Les éditions Pierre Téqui rééditent le recueil des témoignages du procès de béatification de la vénérable Anne de Guigné, morte à l'âge de 10 ans, le 25 avril 1922. Des documents authentiques qui retracent l’itinéraire spirituel édifiant d’une jeune âme toute livrée à Dieu. Florilèges.
"Anne avait la taille normale d’une enfant de 10 ans. Ses cheveux étaient châtains, blond cendré, très fins et pas frisés, beaucoup plus clairs au bout qu’à la racine. Ses yeux étaient bruns, entre la couleur des châtaignes et celles des noisettes très mûres. Il y avait autour de la pupille de petites paillettes d’or qui leur donnaient un reflet charmant et très lumineux." Dans le portrait que Madame de Guigné fait de sa fille, la jeune mère endeuillée se souvient encore : "Son regard était profond, doux, mais aussi très vivant. Sa voix était très douce."

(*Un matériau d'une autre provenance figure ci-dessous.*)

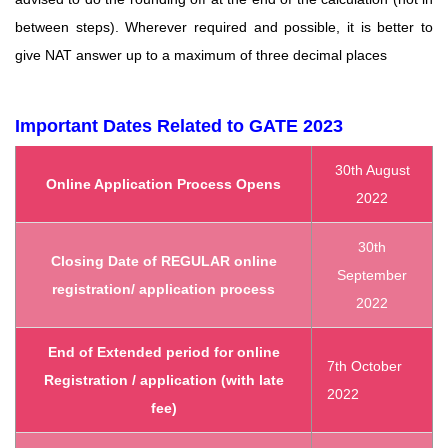
between steps). Wherever required and possible, it is better to
give
NAT answer up to a maximum of three decimal places
Important Dates Related to GATE 2023
30th August
Online Application Process Opens
2022
30th
Closing Date of REGULAR online
September
registration/ application process
2022
End of Extended period for online
7th October
Registration / application (with late
2022
fee)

C’est avec ce portrait que s’ouvre le recueil des documents authentiques du procès de béatification d’Anne de Guigné, cette jeune Annécienne morte en 1922, à 10 ans, d’une méningite foudroyante. Nulle intention dans cette somme de dresser une énième biographie de la petite Nénette, comme l’appelaient ceux qui l’aimaient. Non, les éditions Pierre Téqui ont rassemblé dans un même ouvrage des documents exclusifs tirés des archives de sa famille : photographies, lettres, dessins et réflexions autographes signées de la main de la petite Vénérable. S’y joignent les témoignages précieux de ses proches : Antoinette de Guigné, sa mère ; Mademoiselle Basset, son institutrice et Mère Saint-Raymond, catéchiste d'Anne de 1916 à 1920, qui accueillit son dernier soupir.